Speaker
Description
Silicon sensors with gain such as LGADs (Low Gain Avalanche Diodes) are prime candidates for high resolution timing applications in High Energy Physics, Nuclear science, and other fields. Over the course of their lifetime, these sensors are required to withstand enormous amounts of radiation (>10$^{15}n_{eq}/cm^2$) while maintaining acceptable performances at hadron colliders. Particles interacting with highly biased sensors can produce irreversible damages known as Single Event Burnouts (SEBs).
Recent studies conducted using high energy protons or pions, i.e. minimum ionizing particles (MIPs), have shown that the probability of mortality caused by SEB for these sensors is proportional to the strength of the electric field generated locally by the particle interaction. Thus, the current expectation is that SEB events are more likely when a particle deposits a high amount of energy in the interaction with silicon. Protons and ions in the O(10 - 100) MeV energy range deposit a high amount of energy in silicon in their interaction, increasing the probability of SEBs with respect to a MIP produced at higher energy accelerators.

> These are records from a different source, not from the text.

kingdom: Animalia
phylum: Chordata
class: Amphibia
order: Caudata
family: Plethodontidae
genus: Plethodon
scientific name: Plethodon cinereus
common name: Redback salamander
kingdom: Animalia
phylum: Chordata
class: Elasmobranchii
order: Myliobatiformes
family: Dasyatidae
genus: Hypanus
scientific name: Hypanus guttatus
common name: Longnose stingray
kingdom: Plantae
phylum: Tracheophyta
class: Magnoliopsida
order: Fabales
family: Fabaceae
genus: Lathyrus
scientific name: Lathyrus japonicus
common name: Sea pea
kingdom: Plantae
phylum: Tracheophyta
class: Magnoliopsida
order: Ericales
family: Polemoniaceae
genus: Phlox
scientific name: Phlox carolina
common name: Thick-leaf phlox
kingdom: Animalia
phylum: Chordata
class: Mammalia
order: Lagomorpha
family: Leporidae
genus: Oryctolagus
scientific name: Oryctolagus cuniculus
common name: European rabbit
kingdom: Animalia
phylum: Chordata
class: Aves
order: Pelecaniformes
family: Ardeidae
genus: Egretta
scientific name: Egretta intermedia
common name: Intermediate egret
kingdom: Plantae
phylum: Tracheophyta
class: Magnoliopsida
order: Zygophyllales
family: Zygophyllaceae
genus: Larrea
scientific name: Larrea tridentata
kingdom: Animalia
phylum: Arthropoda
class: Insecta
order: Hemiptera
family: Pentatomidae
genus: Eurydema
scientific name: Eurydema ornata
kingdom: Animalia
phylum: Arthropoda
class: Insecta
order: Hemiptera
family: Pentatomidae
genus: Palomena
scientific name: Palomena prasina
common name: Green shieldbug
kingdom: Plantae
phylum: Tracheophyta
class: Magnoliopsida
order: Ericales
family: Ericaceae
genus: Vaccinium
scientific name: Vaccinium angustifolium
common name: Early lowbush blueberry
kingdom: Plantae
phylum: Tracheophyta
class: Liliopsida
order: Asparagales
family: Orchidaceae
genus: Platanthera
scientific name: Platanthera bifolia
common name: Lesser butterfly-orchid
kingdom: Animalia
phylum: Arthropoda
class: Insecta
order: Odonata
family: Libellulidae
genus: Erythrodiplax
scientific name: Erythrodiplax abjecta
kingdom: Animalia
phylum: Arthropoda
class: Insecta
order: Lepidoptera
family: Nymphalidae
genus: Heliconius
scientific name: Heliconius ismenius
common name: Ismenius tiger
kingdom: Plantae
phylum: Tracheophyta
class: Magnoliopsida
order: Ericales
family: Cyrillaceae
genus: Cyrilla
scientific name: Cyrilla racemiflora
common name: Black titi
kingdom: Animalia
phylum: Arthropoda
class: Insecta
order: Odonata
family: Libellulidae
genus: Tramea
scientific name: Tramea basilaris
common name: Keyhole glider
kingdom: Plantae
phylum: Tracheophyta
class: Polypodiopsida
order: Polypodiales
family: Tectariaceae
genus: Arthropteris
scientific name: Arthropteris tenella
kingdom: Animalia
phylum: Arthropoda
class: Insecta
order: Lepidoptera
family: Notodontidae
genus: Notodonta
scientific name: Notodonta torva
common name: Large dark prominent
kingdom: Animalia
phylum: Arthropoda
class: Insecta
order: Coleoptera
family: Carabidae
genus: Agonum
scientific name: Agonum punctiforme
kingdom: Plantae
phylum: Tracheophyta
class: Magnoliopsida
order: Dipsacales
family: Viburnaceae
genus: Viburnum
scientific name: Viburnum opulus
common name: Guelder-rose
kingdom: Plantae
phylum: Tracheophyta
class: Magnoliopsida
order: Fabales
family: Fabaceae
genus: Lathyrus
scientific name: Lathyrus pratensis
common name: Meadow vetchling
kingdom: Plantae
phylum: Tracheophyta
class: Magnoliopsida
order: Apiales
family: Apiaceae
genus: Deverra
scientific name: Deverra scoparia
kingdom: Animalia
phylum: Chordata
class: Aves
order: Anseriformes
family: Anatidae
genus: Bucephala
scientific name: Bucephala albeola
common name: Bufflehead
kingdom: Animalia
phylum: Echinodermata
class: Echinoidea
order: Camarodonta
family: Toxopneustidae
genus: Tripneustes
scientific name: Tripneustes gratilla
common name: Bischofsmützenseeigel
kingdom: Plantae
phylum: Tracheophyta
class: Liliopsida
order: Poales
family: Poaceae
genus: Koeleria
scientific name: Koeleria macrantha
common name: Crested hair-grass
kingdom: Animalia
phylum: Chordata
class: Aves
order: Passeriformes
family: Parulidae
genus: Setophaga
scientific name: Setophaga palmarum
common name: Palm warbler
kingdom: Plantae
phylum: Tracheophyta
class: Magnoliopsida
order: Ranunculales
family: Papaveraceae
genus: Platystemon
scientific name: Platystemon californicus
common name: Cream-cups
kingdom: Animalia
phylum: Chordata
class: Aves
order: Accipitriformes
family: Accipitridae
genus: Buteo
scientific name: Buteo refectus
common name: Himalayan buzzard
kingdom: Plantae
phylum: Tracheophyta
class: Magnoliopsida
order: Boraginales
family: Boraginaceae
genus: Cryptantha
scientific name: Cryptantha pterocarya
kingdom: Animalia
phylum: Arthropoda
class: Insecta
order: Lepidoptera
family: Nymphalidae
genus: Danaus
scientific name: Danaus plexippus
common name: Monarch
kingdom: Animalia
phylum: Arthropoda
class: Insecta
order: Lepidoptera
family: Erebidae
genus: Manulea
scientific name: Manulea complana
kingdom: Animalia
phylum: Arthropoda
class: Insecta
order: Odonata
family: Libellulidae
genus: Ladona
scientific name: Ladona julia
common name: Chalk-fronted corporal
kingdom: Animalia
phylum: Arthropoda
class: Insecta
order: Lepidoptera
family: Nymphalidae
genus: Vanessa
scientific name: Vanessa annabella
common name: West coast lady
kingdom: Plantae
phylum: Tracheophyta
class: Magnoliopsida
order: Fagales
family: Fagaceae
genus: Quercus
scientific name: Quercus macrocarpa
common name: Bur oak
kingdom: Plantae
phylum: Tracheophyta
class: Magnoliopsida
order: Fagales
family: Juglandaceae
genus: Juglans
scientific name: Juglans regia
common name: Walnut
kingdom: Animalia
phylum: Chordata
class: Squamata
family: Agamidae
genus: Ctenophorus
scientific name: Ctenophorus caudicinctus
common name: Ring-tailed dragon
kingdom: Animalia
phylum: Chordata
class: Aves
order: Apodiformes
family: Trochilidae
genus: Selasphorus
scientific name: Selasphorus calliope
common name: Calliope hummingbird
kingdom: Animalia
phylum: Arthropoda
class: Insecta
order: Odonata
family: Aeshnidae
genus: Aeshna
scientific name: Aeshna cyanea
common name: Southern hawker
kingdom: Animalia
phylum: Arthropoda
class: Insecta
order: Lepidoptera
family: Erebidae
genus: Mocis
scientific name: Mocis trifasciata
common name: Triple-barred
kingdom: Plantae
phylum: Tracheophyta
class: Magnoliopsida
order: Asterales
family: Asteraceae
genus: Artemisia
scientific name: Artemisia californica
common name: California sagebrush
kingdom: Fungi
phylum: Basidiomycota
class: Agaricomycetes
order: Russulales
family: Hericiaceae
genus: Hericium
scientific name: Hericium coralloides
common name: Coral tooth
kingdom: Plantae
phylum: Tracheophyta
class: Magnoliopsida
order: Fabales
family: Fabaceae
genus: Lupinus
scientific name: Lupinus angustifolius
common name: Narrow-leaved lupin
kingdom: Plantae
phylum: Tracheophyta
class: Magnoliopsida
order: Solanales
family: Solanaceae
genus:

We exposed a variety of LGADs, pre-irradiated at the Rhode Island Nuclear Science Center up to 1.5$\times$10$^{15}n_{eq}/cm^2$, to a high intensity beam of both non-MIP protons and ions produced at the BNL Tandem Van de Graaff accelerator. Results from this study allow us to strengthen our understanding of SEB and permanent radiation damages and parametrize SEB probability in interactions with high deposited energy.